Repeat the lines below exactly as written, please, from the line with "X41450Y52631D02*X42150Y53331D01*" to the line with "X180745Y32382D02*Y31596D01*", both lines included, and no others.

>>>

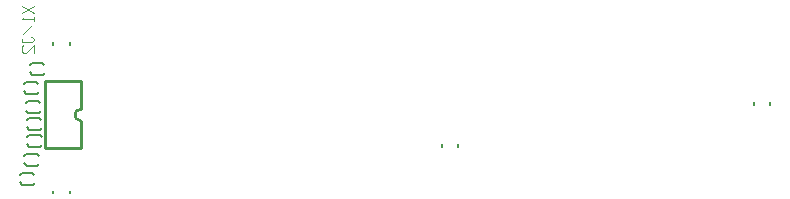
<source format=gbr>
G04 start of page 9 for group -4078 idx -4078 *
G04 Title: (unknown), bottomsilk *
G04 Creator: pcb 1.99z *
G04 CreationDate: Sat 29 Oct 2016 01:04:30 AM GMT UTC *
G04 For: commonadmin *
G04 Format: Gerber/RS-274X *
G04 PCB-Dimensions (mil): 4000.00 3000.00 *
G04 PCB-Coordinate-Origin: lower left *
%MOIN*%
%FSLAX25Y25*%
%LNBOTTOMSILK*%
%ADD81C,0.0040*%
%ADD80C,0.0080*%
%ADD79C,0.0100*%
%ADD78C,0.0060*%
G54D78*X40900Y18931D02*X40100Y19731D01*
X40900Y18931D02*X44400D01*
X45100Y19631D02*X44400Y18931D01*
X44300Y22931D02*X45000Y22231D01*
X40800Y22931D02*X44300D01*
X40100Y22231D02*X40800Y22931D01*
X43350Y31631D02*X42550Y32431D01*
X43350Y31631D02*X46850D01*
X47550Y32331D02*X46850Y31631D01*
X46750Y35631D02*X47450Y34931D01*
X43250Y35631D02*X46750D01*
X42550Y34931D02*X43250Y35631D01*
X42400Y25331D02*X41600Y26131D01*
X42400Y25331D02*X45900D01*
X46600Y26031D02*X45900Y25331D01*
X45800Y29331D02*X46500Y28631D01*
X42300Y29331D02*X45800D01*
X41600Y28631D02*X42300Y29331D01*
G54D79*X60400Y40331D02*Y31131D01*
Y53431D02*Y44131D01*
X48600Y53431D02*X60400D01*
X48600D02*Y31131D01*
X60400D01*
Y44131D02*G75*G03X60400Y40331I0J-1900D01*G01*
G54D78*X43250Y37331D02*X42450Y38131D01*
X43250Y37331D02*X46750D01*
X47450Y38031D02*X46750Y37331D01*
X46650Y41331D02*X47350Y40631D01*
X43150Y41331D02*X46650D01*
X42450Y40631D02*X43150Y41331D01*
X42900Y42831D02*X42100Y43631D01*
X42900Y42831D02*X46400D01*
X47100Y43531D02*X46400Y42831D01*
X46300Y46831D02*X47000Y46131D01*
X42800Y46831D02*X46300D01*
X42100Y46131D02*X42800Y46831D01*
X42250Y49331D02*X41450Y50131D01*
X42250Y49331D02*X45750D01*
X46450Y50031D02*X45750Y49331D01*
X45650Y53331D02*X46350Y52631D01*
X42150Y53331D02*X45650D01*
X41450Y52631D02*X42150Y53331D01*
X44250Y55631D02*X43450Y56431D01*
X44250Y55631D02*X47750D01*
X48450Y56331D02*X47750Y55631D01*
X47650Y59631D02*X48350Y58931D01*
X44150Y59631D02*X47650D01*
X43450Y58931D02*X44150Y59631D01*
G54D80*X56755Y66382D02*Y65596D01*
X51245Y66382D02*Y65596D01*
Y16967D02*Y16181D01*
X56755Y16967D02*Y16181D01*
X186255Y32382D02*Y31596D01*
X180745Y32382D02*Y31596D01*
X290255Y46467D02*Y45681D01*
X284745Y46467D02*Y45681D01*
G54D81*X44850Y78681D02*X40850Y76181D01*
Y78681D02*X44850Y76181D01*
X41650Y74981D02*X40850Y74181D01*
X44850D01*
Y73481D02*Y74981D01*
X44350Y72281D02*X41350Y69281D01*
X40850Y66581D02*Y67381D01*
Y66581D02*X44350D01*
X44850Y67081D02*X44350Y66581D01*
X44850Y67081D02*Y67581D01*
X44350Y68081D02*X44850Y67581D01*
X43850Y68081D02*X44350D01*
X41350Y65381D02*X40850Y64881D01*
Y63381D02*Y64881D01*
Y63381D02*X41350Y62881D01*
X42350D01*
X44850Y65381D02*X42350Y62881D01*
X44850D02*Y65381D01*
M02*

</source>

<<<
>>>

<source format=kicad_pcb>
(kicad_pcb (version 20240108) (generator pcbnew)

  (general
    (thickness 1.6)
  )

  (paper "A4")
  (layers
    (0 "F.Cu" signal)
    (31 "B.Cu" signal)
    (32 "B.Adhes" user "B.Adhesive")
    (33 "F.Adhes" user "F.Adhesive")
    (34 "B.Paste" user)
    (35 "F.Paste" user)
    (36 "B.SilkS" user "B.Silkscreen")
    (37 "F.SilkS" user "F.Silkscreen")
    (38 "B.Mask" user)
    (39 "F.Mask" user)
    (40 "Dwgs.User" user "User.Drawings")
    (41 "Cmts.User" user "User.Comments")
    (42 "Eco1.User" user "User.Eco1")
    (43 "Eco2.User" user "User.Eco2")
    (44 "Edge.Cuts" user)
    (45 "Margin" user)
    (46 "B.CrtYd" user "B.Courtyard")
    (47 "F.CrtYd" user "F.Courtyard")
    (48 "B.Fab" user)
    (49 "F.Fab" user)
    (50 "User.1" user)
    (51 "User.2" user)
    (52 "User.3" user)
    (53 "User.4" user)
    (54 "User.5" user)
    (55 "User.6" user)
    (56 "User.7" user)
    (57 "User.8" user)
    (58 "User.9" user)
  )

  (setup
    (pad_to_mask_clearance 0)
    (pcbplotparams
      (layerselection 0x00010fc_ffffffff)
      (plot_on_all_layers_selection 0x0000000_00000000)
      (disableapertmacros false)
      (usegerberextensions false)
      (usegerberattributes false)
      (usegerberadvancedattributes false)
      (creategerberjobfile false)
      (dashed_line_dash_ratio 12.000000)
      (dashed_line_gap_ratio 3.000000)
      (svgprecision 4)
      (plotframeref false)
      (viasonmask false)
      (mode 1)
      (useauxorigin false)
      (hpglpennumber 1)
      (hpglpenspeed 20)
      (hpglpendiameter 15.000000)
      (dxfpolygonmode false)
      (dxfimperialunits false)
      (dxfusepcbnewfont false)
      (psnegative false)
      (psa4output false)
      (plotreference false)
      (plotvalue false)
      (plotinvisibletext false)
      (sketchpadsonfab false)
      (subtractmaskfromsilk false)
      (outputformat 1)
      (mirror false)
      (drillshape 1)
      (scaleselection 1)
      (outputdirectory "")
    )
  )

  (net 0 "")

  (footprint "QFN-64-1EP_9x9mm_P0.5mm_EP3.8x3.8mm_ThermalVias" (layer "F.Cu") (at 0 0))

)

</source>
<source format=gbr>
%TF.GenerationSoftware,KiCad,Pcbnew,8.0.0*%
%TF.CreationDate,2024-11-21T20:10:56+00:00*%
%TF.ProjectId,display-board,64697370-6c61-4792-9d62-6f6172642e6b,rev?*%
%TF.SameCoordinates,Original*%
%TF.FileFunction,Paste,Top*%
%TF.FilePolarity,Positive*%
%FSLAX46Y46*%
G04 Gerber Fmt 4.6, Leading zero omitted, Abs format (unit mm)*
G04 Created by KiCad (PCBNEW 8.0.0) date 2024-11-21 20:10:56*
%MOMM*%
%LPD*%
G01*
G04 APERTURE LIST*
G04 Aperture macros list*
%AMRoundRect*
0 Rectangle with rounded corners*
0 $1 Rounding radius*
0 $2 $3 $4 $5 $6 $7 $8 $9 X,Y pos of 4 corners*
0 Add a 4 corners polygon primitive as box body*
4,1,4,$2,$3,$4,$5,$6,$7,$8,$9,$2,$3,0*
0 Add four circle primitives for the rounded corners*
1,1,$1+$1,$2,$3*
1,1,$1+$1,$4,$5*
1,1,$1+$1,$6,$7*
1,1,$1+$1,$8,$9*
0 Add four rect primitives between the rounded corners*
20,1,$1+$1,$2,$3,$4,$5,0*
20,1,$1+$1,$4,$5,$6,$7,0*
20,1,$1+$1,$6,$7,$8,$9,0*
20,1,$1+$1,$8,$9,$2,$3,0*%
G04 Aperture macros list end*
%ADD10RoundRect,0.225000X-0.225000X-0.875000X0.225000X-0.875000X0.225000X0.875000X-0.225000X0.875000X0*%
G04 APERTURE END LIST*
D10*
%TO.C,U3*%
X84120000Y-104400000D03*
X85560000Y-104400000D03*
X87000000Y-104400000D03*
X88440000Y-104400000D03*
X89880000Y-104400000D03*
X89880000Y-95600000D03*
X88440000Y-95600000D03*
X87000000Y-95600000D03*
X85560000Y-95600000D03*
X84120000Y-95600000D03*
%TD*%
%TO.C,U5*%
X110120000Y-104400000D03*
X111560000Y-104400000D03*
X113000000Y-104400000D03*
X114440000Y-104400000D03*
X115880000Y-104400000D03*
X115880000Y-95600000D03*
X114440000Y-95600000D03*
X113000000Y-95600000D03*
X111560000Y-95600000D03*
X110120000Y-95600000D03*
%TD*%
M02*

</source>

<<<

EXERCISE RESPONSE:
X41450Y52631D02*X42150Y53331D01*
X44250Y55631D02*X43450Y56431D01*
X44250Y55631D02*X47750D01*
X48450Y56331D02*X47750Y55631D01*
X47650Y59631D02*X48350Y58931D01*
X44150Y59631D02*X47650D01*
X43450Y58931D02*X44150Y59631D01*
G54D80*X56755Y66382D02*Y65596D01*
X51245Y66382D02*Y65596D01*
Y16967D02*Y16181D01*
X56755Y16967D02*Y16181D01*
X186255Y32382D02*Y31596D01*
X180745Y32382D02*Y31596D01*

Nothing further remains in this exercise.